» PROBLEM DETAILS:
Copy the text of every record with "Horizon" substituted for "Elevated" and everything else unchanged. Leave the pictures out.

[Collected data entries]
***

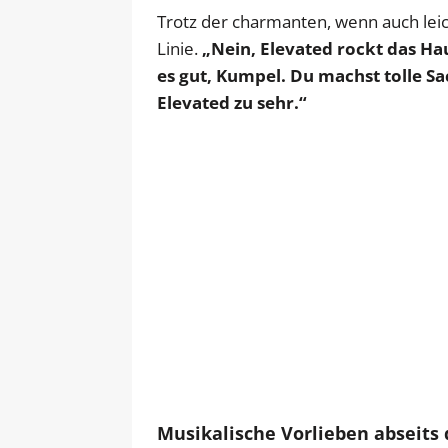
Trotz der charmanten, wenn auch leic
Linie.
„Nein, Elevated rockt das Ha
es gut, Kumpel. Du machst tolle Sac
Elevated zu sehr.“
Musikalische Vorlieben abseits 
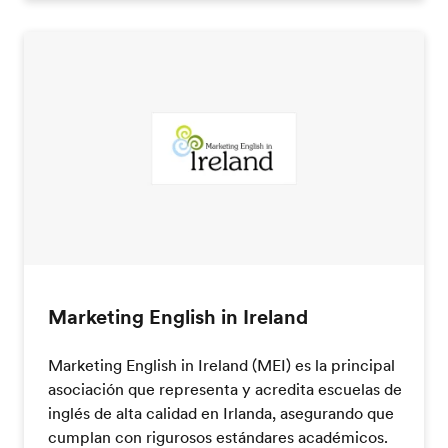
Marketing English in Ireland
Marketing English in Ireland (MEI) es la principal
asociación que representa y acredita escuelas de
inglés de alta calidad en Irlanda, asegurando que
cumplan con rigurosos estándares académicos.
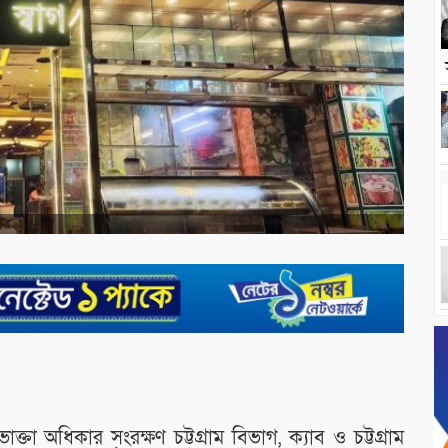
্তা অধিকার সংরক্ষণ চট্টগ্রাম বিভাগ, ক্যাব ও চট্টগ্রাম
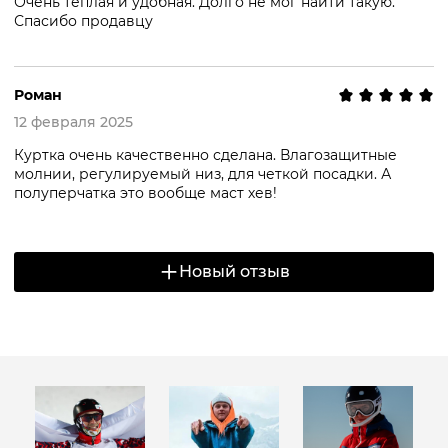
Очень теплая и удобная. Долго не мог найти такую.
Спасибо продавцу
Роман
12 февраля 2025
Куртка очень качественно сделана. Влагозащитные
молнии, регулируемый низ, для четкой посадки. А
полуперчатка это вообще маст хев!
Новый отзыв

***

» REPLY:
Trotz der charmanten, wenn auch leic
Linie.
„Nein, Horizon rockt das Ha
es gut, Kumpel. Du machst tolle Sac
Horizon zu sehr.“
Musikalische Vorlieben abseits 
Marketing English in Ireland
Marketing English in Ireland (MEI) es la principal
asociación que representa y acredita escuelas de
inglés de alta calidad en Irlanda, asegurando que
cumplan con rigurosos estándares académicos.
্তা অধিকার সংরক্ষণ চট্টগ্রাম বিভাগ, ক্যাব ও চট্টগ্রাম
Очень теплая и удобная. Долго не мог найти такую.
Спасибо продавцу
Роман
12 февраля 2025
Куртка очень качественно сделана. Влагозащитные
молнии, регулируемый низ, для четкой посадки. А
полуперчатка это вообще маст хев!
Новый отзыв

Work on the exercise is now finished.